* **Source text**
** Start **
Question

The circles \[{{x}^{2}}+{{y}^{2}}+2ax+c=0\] and \[{{x}^{2}}+{{y}^{2}}+2bx+c=0\]have no common tangents if
\[\begin{align}
  & 1)ab>0,c<0 \\
 & 2)ab<0,c>0 \\
 & 3)ab>0,c>0 \\
 & 4)ab>0,c<0 \\
 & \\
\end{align}\]

Answer 1

Hint: The two equations given in the question represent two different circles. Firstly it’s important to know the general form of circle,\[{{x}^{2}}+{{y}^{2}}+2gx+2fy+c=0\] Here the center of the circle is \[\left( -g,-f \right)\]and the radius of the circle is \[\sqrt{{{g}^{2}}+{{f}^{2}}-c}\].When one circle lies completely inside the other without touching, there is no common tangent. The inner circle will have its center lying inside the outer circle when there is not common tangent, which implies that if $\left( {{x}_{1}},{{y}_{1}} \right)$ is a point that lies inside of the circle \[{{x}^{2}}+{{y}^{2}}+2gx+2fy+c=0\], then \[{{x}_{1}}^{2}+{{y}_{1}}^{2}+2g{{x}_{1}}+2f{{y}_{1}}+c<0\] . If both the circles touch each other internally then a common point would exist and there would be a possibility of having a common tangent so there shouldn’t exist any common point.
** End **
* **Requests**
- a) Answer the following about the passage on circles with no common tangents, one answer per line:
(i) Which constant term do the two circle equations in the question share?
(ii) Where does the hint place the center of a circle written in general form?
(iii) Under what arrangement of the two circles does the hint say there is no common tangent?
- b) Set down, word for word, the stretch of the passage on circles with no common tangents from "Hint: The two" through "any common point.".

* **Source excerpt**
** Start **
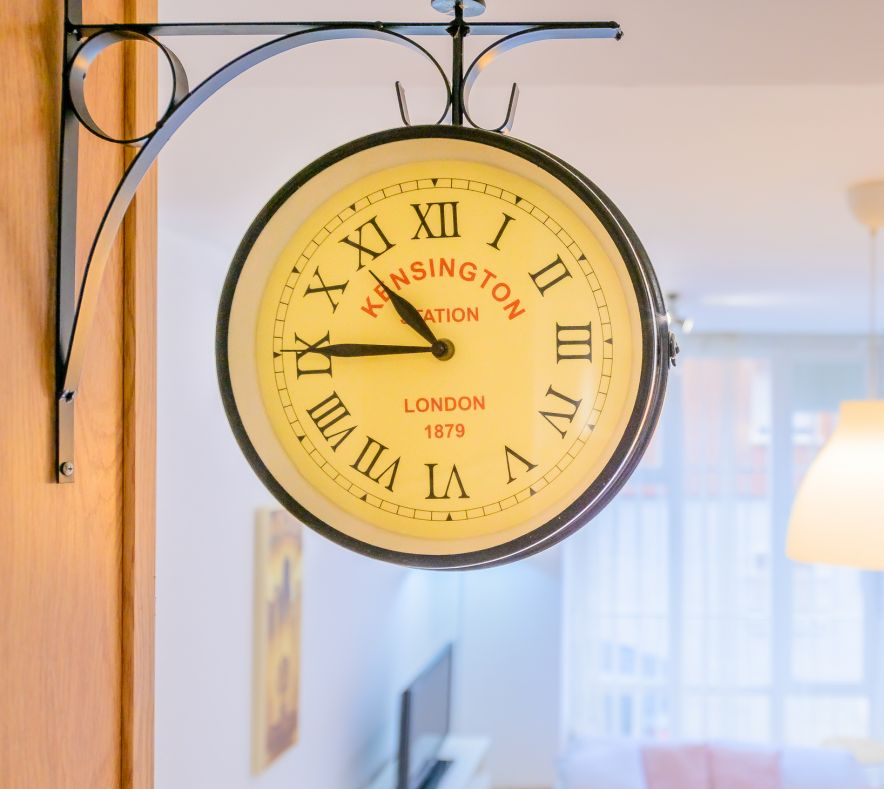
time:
** End **
* **Responses to the exercise**
- a)
(i) Both equations share the constant term c.
(ii) The center is at (-g, -f).
(iii) There is no common tangent when one circle lies completely inside the other without touching it.

- b)
Hint: The two equations given in the question represent two different circles. Firstly it’s important to know the general form of circle,\[{{x}^{2}}+{{y}^{2}}+2gx+2fy+c=0\] Here the center of the circle is \[\left( -g,-f \right)\]and the radius of the circle is \[\sqrt{{{g}^{2}}+{{f}^{2}}-c}\].When one circle lies completely inside the other without touching, there is no common tangent. The inner circle will have its center lying inside the outer circle when there is not common tangent, which implies that if $\left( {{x}_{1}},{{y}_{1}} \right)$ is a point that lies inside of the circle \[{{x}^{2}}+{{y}^{2}}+2gx+2fy+c=0\], then \[{{x}_{1}}^{2}+{{y}_{1}}^{2}+2g{{x}_{1}}+2f{{y}_{1}}+c<0\] . If both the circles touch each other internally then a common point would exist and there would be a possibility of having a common tangent so there shouldn’t exist any common point.